[PROBLEM STATEMENT] Look through the entries below and copy exactly the part that begins with the line containing "Penguin’s Leadership" and ends with the line containing "Field and Equipment – TBD". Do not copy the pictures.

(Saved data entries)
---

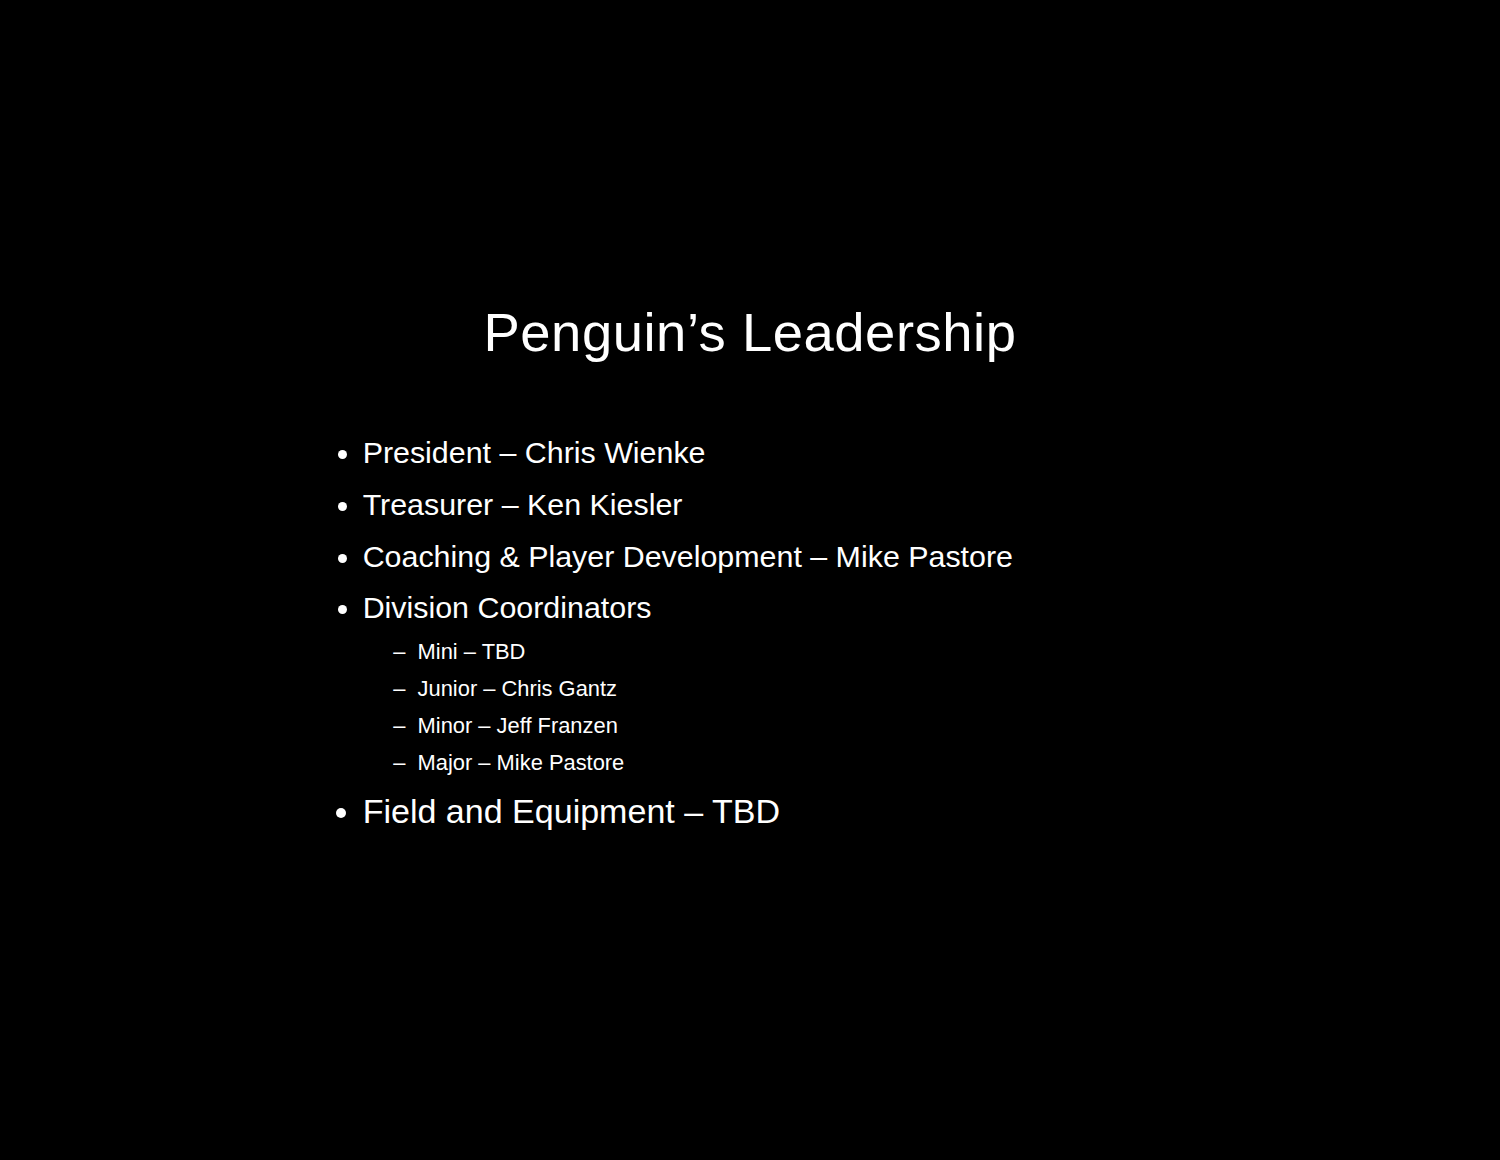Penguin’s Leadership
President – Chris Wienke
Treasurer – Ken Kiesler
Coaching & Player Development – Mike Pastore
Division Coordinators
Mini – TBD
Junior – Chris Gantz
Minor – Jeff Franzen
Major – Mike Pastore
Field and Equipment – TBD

---

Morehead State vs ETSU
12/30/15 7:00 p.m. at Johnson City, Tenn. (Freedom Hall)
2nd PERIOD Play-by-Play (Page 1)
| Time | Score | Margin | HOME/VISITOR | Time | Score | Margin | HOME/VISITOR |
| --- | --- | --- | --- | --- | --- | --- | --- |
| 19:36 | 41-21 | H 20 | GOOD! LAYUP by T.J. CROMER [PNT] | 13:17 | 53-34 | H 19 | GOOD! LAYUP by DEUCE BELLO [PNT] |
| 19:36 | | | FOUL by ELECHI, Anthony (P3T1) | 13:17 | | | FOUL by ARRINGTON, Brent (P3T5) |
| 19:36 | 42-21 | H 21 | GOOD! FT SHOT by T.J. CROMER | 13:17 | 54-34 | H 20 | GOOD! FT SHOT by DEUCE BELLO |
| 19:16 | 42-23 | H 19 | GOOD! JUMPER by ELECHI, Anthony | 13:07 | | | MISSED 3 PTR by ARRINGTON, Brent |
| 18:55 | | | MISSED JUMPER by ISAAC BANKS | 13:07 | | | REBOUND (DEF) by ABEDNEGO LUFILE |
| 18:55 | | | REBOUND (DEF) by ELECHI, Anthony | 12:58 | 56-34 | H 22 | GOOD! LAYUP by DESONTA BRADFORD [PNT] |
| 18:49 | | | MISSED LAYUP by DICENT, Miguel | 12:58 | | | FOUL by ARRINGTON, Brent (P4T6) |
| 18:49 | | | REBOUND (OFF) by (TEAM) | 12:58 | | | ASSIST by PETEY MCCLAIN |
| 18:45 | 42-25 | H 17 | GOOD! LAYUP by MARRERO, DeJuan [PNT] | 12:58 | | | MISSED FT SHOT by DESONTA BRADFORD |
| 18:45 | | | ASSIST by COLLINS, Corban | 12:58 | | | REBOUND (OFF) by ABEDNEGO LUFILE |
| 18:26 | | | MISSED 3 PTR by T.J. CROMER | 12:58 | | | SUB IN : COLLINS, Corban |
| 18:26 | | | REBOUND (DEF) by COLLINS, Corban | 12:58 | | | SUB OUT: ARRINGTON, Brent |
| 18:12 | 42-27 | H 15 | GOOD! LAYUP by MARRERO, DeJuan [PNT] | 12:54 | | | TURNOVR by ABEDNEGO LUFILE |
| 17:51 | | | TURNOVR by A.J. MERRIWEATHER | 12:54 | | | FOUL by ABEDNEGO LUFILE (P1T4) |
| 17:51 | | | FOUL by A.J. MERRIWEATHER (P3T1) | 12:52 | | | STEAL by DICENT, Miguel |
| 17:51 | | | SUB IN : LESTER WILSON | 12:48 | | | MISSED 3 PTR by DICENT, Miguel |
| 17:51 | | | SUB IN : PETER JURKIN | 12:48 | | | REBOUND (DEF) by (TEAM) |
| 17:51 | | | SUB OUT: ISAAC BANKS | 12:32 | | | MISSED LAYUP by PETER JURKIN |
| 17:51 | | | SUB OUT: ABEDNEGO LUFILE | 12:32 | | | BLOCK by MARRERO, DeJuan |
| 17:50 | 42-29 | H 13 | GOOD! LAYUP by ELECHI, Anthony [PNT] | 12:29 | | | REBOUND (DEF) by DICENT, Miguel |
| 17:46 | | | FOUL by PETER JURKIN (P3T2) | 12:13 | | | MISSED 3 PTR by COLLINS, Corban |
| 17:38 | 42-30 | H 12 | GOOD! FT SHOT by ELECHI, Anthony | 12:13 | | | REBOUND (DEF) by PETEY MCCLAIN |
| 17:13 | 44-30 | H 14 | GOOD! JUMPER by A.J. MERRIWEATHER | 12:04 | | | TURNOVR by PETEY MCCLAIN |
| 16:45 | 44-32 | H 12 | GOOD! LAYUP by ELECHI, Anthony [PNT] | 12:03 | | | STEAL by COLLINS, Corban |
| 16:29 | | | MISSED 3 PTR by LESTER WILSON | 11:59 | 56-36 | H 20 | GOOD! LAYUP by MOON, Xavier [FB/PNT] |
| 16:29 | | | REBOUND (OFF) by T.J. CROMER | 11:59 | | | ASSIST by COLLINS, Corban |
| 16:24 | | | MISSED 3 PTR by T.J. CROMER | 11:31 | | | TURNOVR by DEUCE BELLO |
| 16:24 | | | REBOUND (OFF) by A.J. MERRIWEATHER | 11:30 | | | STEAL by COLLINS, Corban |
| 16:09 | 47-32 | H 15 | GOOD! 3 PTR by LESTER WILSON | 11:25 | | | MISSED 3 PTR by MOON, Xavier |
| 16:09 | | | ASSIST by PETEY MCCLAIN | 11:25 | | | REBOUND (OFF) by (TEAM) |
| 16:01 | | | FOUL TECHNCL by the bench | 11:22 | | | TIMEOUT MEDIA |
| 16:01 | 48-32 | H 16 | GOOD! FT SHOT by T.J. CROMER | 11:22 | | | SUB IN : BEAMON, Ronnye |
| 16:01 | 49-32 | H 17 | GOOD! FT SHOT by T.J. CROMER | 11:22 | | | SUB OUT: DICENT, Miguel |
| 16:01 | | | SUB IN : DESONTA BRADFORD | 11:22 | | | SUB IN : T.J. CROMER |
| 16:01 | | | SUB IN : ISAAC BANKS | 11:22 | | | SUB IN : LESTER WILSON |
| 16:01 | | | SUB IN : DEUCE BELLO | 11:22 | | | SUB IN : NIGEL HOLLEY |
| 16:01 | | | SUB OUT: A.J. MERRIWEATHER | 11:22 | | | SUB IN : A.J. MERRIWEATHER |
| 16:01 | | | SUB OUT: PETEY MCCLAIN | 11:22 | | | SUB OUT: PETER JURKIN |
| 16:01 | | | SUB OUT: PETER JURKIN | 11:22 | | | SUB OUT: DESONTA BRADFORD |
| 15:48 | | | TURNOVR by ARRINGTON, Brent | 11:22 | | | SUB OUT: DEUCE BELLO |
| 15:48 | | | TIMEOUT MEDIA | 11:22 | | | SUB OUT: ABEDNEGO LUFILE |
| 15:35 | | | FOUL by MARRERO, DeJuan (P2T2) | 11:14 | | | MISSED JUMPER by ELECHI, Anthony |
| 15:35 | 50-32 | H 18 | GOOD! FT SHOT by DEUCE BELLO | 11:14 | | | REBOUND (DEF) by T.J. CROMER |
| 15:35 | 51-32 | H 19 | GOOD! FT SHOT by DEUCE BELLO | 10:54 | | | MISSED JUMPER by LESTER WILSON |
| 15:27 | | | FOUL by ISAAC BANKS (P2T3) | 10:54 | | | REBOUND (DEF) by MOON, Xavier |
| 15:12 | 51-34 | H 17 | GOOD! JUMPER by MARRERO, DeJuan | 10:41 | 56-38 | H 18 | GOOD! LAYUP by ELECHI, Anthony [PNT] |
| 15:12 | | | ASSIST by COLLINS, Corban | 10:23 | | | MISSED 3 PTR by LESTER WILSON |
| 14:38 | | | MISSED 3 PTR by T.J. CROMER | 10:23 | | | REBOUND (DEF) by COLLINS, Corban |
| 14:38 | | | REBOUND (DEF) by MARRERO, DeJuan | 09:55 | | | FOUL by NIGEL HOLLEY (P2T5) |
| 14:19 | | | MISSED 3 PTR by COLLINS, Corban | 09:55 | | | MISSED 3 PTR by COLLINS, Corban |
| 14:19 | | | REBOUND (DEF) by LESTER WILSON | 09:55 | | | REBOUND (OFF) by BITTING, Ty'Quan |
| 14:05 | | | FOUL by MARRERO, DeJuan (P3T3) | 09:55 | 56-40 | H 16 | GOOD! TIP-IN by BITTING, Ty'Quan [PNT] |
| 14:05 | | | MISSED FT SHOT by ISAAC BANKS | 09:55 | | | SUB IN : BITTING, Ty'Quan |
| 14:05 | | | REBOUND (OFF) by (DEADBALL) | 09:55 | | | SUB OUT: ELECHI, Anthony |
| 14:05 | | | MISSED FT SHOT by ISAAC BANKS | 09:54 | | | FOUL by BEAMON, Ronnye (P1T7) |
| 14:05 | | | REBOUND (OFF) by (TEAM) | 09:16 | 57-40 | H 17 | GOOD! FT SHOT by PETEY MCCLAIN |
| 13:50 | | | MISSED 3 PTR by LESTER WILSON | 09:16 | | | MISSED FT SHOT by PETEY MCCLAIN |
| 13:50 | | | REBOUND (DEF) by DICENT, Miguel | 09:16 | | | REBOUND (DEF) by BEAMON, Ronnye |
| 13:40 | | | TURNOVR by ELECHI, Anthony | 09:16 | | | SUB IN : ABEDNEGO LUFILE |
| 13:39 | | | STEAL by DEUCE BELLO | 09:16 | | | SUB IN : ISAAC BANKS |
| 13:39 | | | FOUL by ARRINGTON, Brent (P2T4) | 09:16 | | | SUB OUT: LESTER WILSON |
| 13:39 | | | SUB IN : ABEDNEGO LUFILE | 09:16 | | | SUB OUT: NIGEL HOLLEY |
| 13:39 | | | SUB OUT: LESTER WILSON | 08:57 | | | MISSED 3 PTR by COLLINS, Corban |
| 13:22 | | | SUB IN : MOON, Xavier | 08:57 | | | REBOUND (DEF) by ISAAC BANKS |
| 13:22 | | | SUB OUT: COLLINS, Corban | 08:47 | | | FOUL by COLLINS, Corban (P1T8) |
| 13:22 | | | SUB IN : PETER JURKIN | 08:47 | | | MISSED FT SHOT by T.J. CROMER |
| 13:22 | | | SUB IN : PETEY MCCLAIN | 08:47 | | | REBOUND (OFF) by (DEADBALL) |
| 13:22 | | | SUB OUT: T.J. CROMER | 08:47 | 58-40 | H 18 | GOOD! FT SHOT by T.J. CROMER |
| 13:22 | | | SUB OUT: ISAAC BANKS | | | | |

---

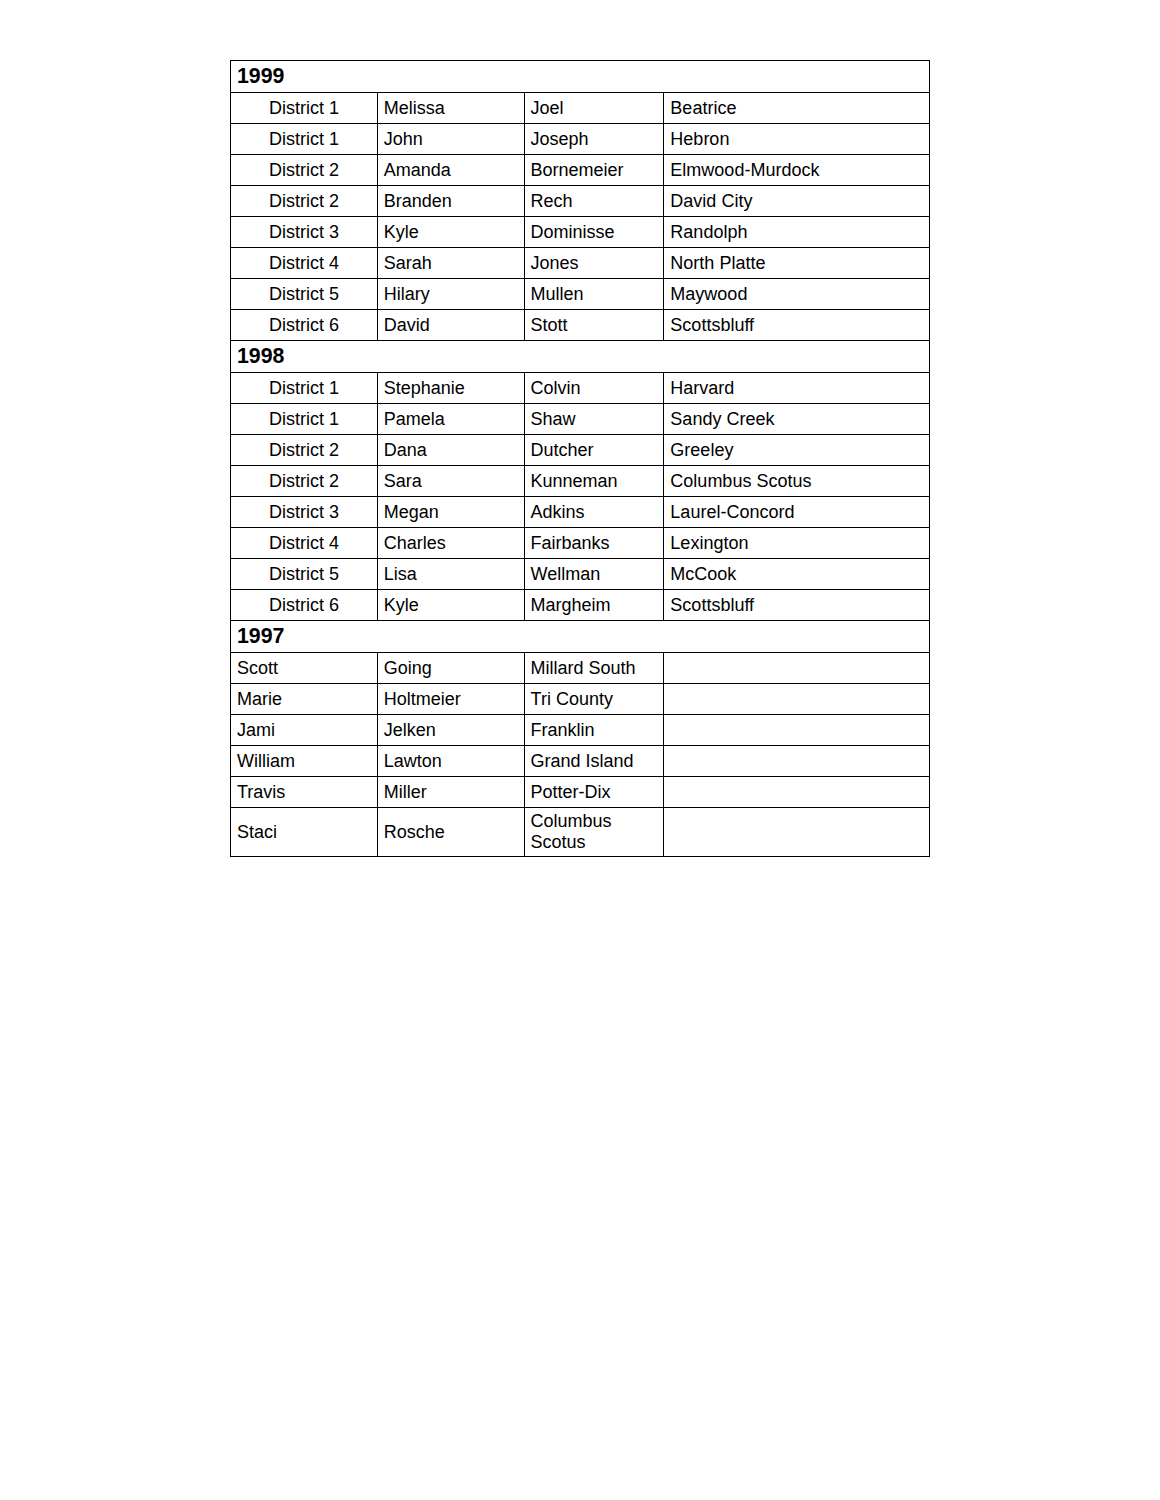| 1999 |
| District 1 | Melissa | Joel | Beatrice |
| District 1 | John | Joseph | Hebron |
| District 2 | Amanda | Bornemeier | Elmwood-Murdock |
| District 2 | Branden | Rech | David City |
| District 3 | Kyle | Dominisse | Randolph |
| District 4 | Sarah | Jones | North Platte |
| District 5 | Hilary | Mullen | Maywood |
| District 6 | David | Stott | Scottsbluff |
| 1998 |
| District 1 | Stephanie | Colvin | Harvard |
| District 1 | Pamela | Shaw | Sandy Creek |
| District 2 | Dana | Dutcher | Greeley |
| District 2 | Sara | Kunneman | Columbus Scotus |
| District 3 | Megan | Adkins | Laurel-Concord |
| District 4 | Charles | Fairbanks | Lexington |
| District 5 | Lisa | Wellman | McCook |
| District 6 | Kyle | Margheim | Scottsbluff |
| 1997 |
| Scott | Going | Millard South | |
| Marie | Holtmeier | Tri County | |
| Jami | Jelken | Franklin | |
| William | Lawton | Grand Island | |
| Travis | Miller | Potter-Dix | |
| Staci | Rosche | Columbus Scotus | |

---

[EXERCISE RESULT]
Penguin’s Leadership
President – Chris Wienke
Treasurer – Ken Kiesler
Coaching & Player Development – Mike Pastore
Division Coordinators
Mini – TBD
Junior – Chris Gantz
Minor – Jeff Franzen
Major – Mike Pastore
Field and Equipment – TBD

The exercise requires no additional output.